[What is required]: Retype, word for word, every line of the records below starting at the one that contains "Sort of, it's" and ending at the one that contains "And so from"; include both of those lines and nothing more.

━━━━

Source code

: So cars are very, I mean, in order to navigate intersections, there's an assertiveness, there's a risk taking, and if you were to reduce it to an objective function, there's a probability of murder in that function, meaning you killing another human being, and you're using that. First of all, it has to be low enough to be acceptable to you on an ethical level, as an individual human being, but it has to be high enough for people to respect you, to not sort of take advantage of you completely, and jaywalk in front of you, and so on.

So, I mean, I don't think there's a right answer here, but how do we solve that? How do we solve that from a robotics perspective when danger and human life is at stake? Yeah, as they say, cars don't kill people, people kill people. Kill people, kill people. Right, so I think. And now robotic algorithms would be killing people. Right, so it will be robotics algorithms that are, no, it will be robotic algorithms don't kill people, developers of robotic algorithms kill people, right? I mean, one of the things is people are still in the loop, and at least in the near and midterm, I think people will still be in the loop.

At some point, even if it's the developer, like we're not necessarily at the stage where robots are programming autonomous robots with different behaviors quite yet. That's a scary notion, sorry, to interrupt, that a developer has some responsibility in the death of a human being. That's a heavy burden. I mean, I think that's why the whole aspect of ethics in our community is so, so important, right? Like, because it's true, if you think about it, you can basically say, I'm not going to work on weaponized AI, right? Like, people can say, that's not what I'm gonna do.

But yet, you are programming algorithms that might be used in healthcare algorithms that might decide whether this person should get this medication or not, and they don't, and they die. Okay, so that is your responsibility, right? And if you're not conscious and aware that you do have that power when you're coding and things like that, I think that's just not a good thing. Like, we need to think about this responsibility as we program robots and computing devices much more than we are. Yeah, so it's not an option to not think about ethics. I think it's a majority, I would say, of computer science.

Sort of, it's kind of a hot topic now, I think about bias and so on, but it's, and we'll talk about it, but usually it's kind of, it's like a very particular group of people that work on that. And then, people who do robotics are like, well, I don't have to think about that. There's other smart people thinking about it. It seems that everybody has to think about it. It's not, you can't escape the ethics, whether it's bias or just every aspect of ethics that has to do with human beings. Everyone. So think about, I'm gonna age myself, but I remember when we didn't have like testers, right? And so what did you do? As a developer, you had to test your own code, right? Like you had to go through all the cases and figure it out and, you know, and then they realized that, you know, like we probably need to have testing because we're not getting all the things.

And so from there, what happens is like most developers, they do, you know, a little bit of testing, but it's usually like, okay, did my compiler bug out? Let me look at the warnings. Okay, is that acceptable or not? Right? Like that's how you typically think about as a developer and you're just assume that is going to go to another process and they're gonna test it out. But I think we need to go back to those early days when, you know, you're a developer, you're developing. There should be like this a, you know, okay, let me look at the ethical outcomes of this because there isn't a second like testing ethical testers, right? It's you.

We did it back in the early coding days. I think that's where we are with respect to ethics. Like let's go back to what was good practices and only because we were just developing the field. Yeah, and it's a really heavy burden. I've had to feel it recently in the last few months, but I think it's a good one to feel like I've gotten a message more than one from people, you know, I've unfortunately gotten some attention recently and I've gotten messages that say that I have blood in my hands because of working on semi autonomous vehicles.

━━━━

[Task result]:
Sort of, it's kind of a hot topic now, I think about bias and so on, but it's, and we'll talk about it, but usually it's kind of, it's like a very particular group of people that work on that. And then, people who do robotics are like, well, I don't have to think about that. There's other smart people thinking about it. It seems that everybody has to think about it. It's not, you can't escape the ethics, whether it's bias or just every aspect of ethics that has to do with human beings. Everyone. So think about, I'm gonna age myself, but I remember when we didn't have like testers, right? And so what did you do? As a developer, you had to test your own code, right? Like you had to go through all the cases and figure it out and, you know, and then they realized that, you know, like we probably need to have testing because we're not getting all the things.

And so from there, what happens is like most developers, they do, you know, a little bit of testing, but it's usually like, okay, did my compiler bug out? Let me look at the warnings. Okay, is that acceptable or not? Right? Like that's how you typically think about as a developer and you're just assume that is going to go to another process and they're gonna test it out. But I think we need to go back to those early days when, you know, you're a developer, you're developing. There should be like this a, you know, okay, let me look at the ethical outcomes of this because there isn't a second like testing ethical testers, right? It's you.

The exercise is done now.